-- Records shown follows --

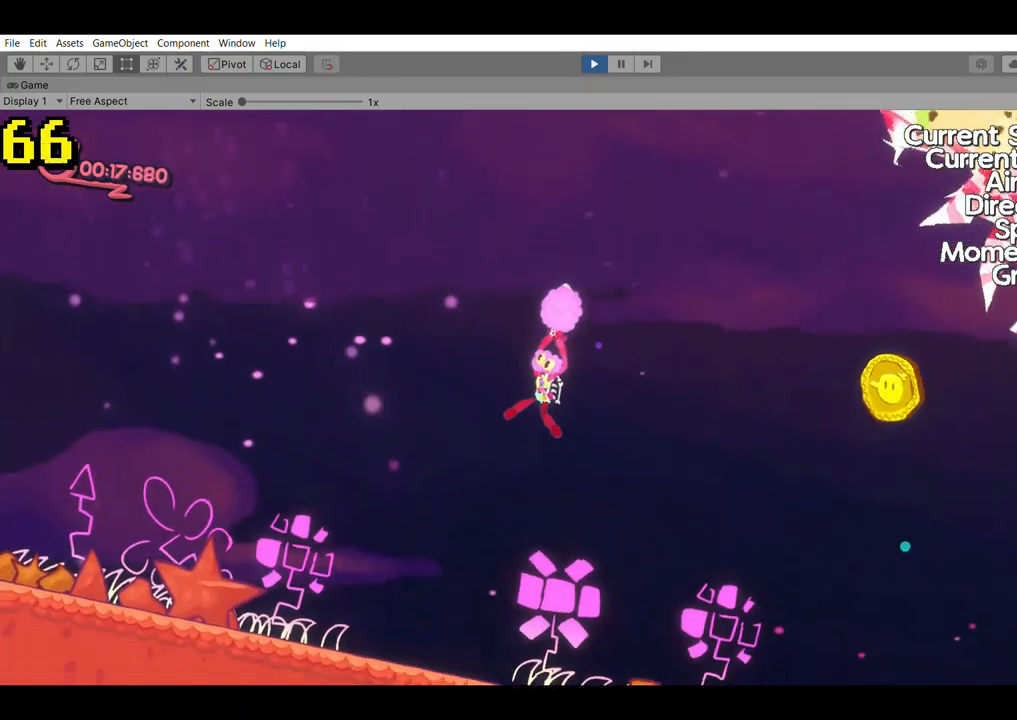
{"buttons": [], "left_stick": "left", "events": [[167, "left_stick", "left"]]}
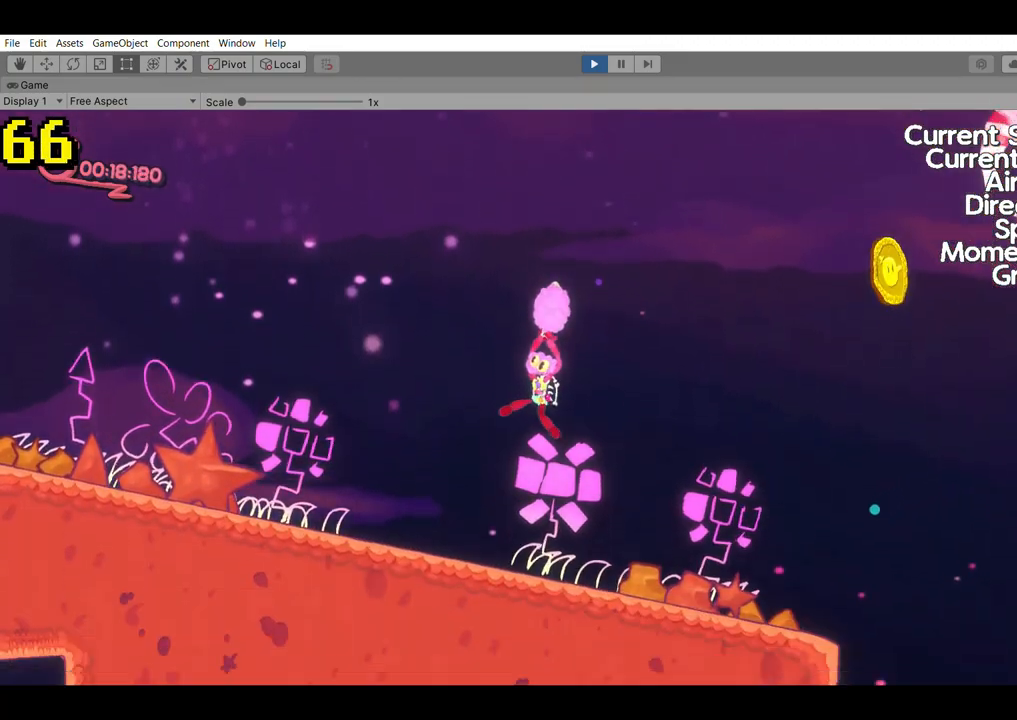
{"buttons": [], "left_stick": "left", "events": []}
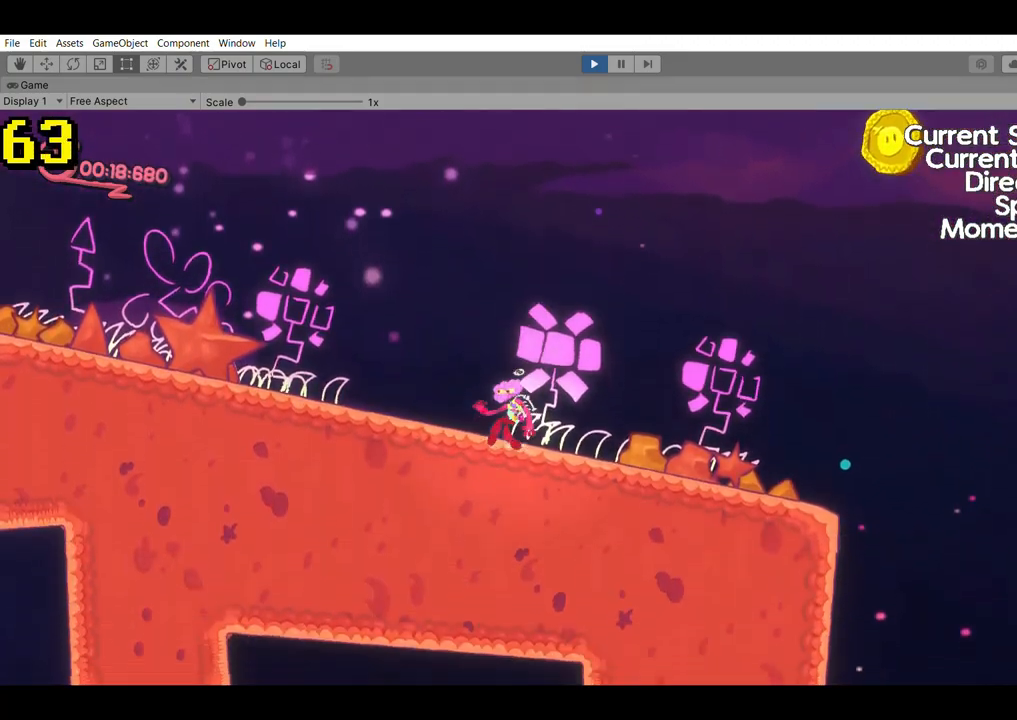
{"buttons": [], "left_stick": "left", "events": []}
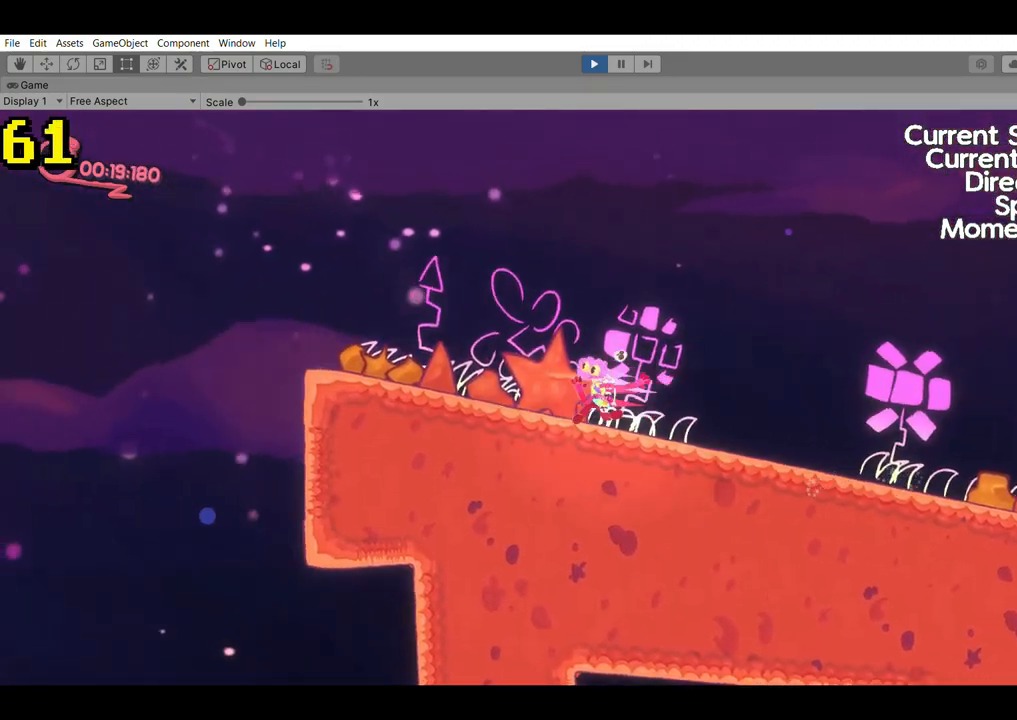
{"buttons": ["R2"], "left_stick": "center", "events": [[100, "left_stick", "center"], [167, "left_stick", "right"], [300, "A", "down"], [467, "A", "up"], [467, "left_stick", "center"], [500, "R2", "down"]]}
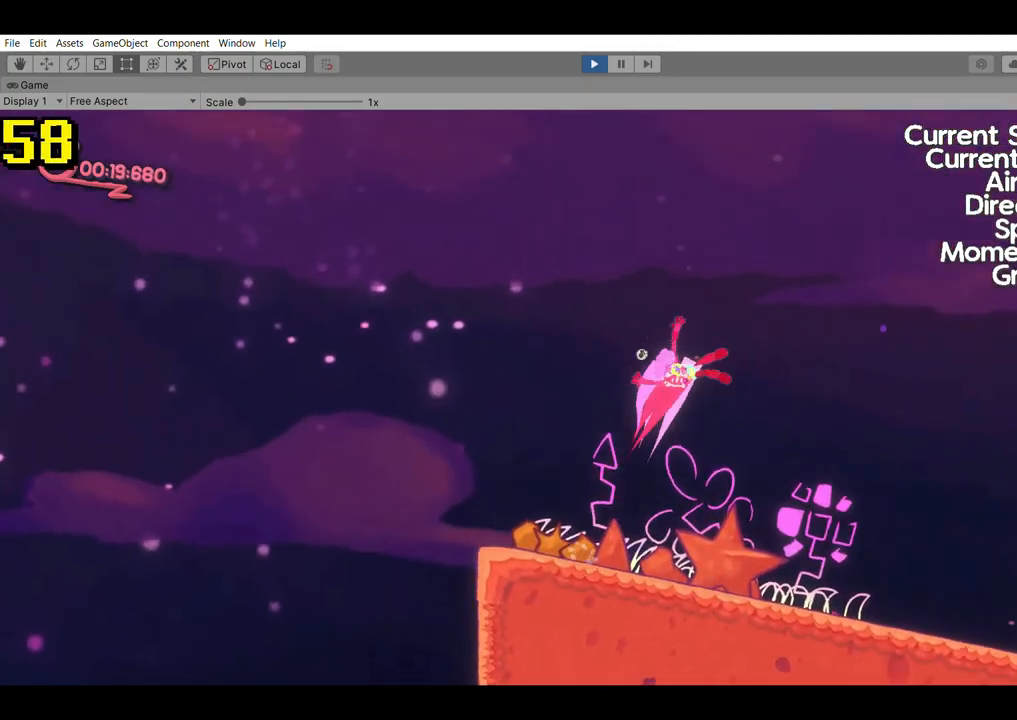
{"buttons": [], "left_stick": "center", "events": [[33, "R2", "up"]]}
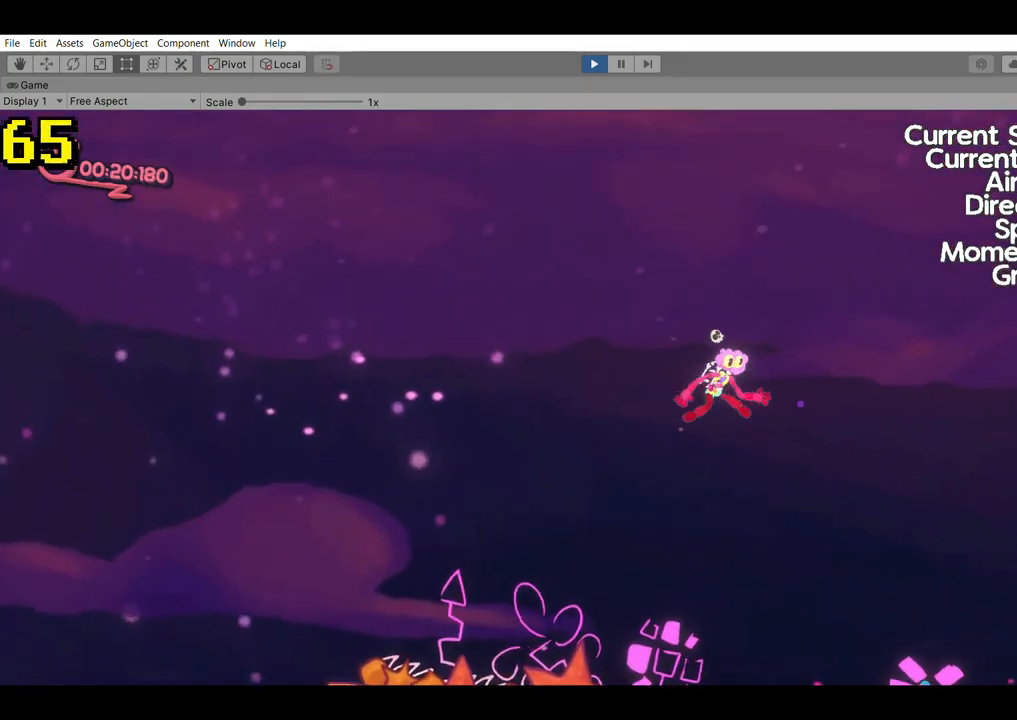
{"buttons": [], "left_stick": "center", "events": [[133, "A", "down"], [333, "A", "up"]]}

-- Records shown concluded --

Prompt: Give the number of lines in the listing that contain the word "down", leaving out all other words.

Finished exercise: 2